Metalphoto offers one of the highest graphic resolutions of any metallic substrate. This includes graphics, pictures and text, all of which are imaged in black and white onto photosensitive anodized aluminum. The result is a sharp, durable image that is weather-, UV- and abrasion-resistant. Anything that can be printed on paper can be made as a lasting image on metal. Metalphoto is defined as the most durable of aluminum identification plates by GPI, the National Association of Graphic and Product Identification Manufacturers Inc.
Most materials used in the Recognition/Plaque & Award industry have poor resistance to sunlight. Metalphoto is different. The silver-halide image is trapped beneath a sapphire-hard anodic layer. As a result, Metalphoto is resistant to abrasion, heat, salt spray, cleaning agents, fluids and, most importantly, sunlight. Field experience proves that Metalphoto images survive outdoors for 20 years or more. (The actual lifetime will vary depending on the amount of exposure to sunlight.)
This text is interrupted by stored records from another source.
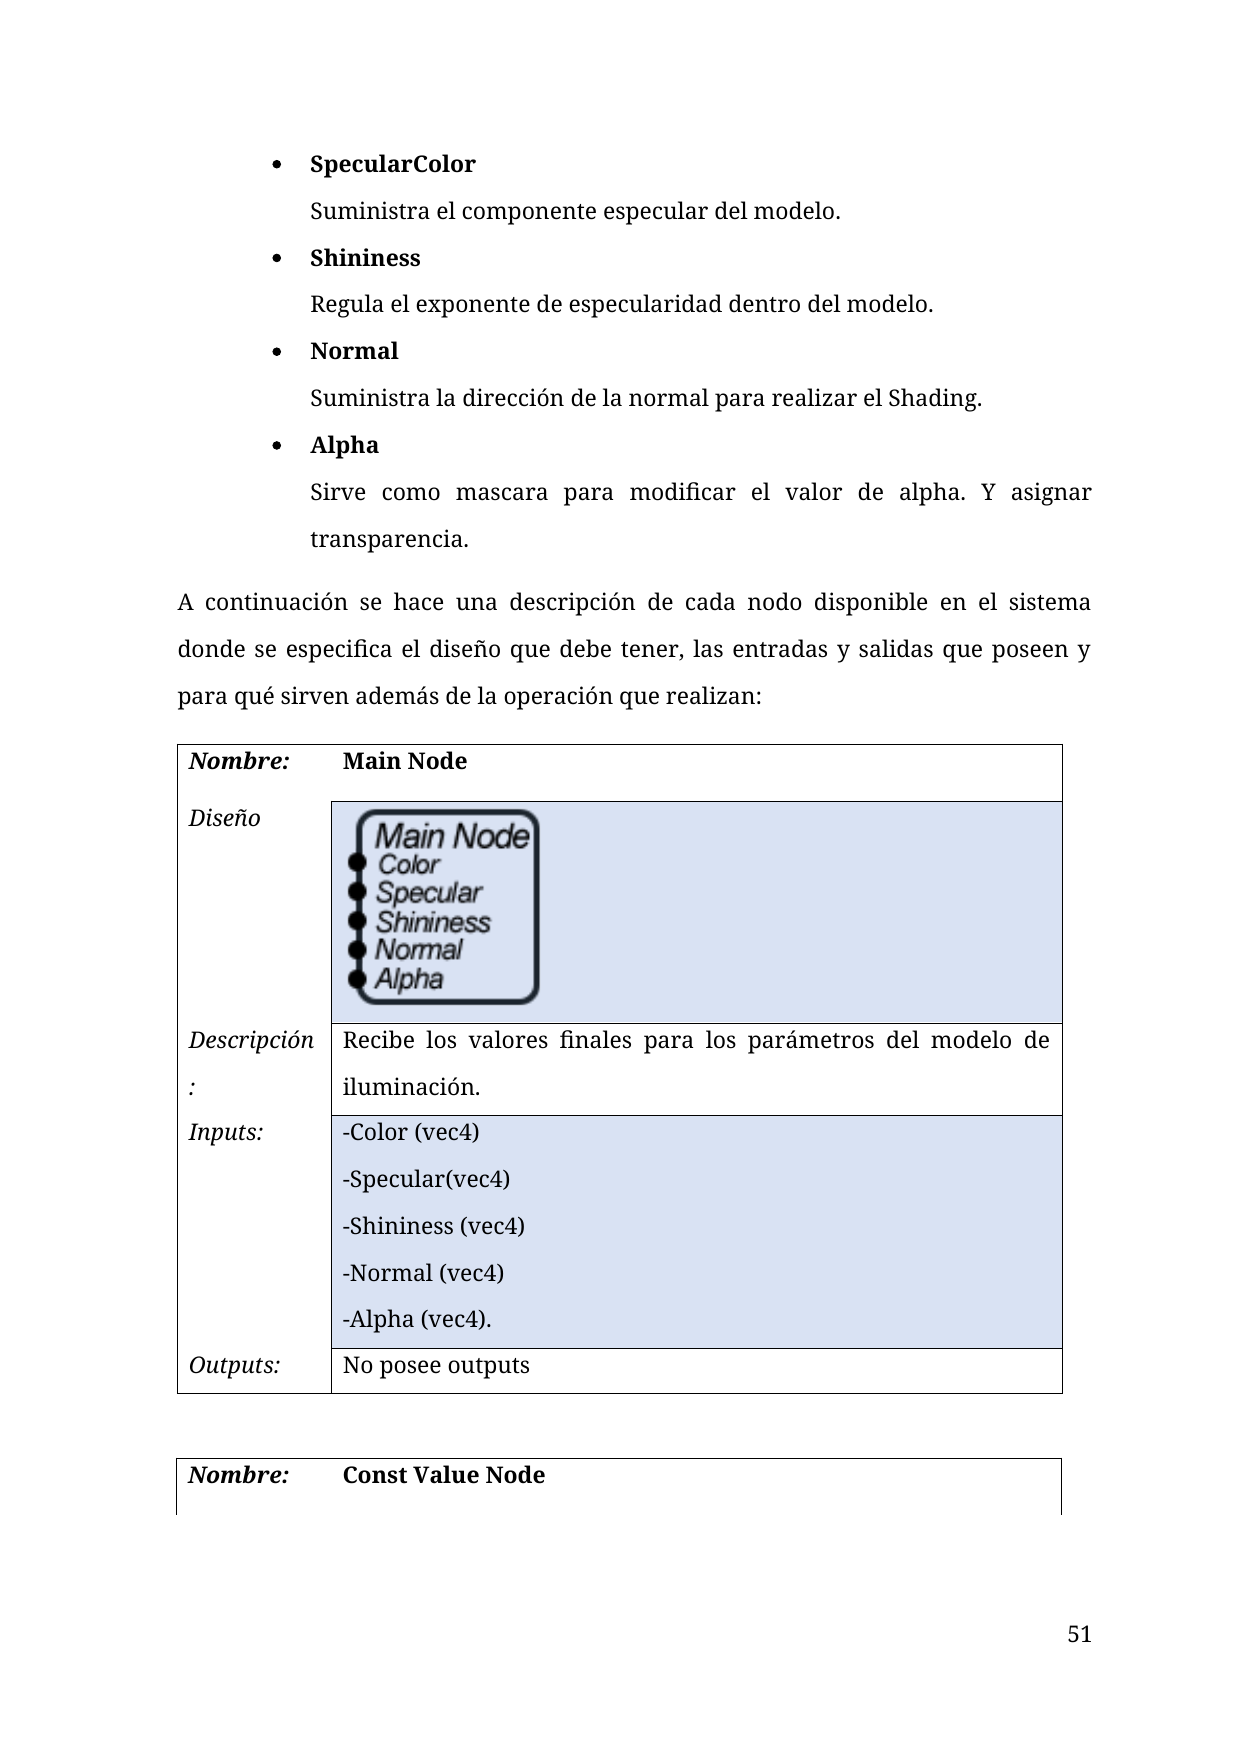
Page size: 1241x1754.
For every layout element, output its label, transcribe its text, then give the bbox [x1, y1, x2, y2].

table_header Const Value Node [331, 1459, 1061, 1515]
list Shininess [273, 241, 1092, 273]
table_header Main Node [331, 745, 1062, 801]
text A continuación se hace una descripción de cada nodo disponible en el sistema donde se especifica el diseño que debe tener, las entradas y salidas que poseen y para qué sirven además de la operación que realizan: [177, 586, 1092, 711]
list Sirve como mascara para modificar el valor de alpha. Y asignar transparencia. [310, 476, 1092, 554]
table_cell Diseño [178, 801, 331, 1022]
table_header Nombre: [177, 1459, 331, 1515]
table_cell Recibe los valores finales para los parámetros del modelo de iluminación. [332, 1024, 1062, 1115]
list Normal [273, 335, 1092, 366]
table_header Nombre: [178, 745, 331, 801]
list Suministra la dirección de la normal para realizar el Shading. [310, 382, 1092, 413]
table_cell -Color (vec4) -Specular(vec4) -Shininess (vec4) -Normal (vec4) -Alpha (vec4). [332, 1116, 1062, 1348]
table_cell No posee outputs [332, 1349, 1062, 1393]
picture [342, 801, 551, 1010]
table_cell Outputs: [178, 1348, 331, 1393]
list SpecularColor [273, 148, 1092, 179]
table_cell Descripción: [178, 1023, 331, 1115]
table_cell [332, 802, 1062, 1022]
list Alpha [273, 429, 1092, 460]
list Suministra el componente especular del modelo. [310, 194, 1092, 226]
table_cell Inputs: [178, 1115, 331, 1348]
list Regula el exponente de especularidad dentro del modelo. [310, 288, 1092, 319]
UV printing can transfer full color, text and images onto materials like aluminum, wood, ceramic tile, plastics and glass, up to 18″ x 24″ in size. Photos, corporate logos, government seals and more can be printed on plaques, signage and nameplates. UV flatbed printing produces crisp, vibrant and highly durable images that are resilient to abrasion and solvents. They are designed primarily for indoor use. Plaques intended for outside use receive an additional protective coating to guard against fading and the elements for 2-5 years.
Both Metalphoto and UV-printed plates are typically mounted to a wooden backer or incorporated into a zinc or magnesium plaque.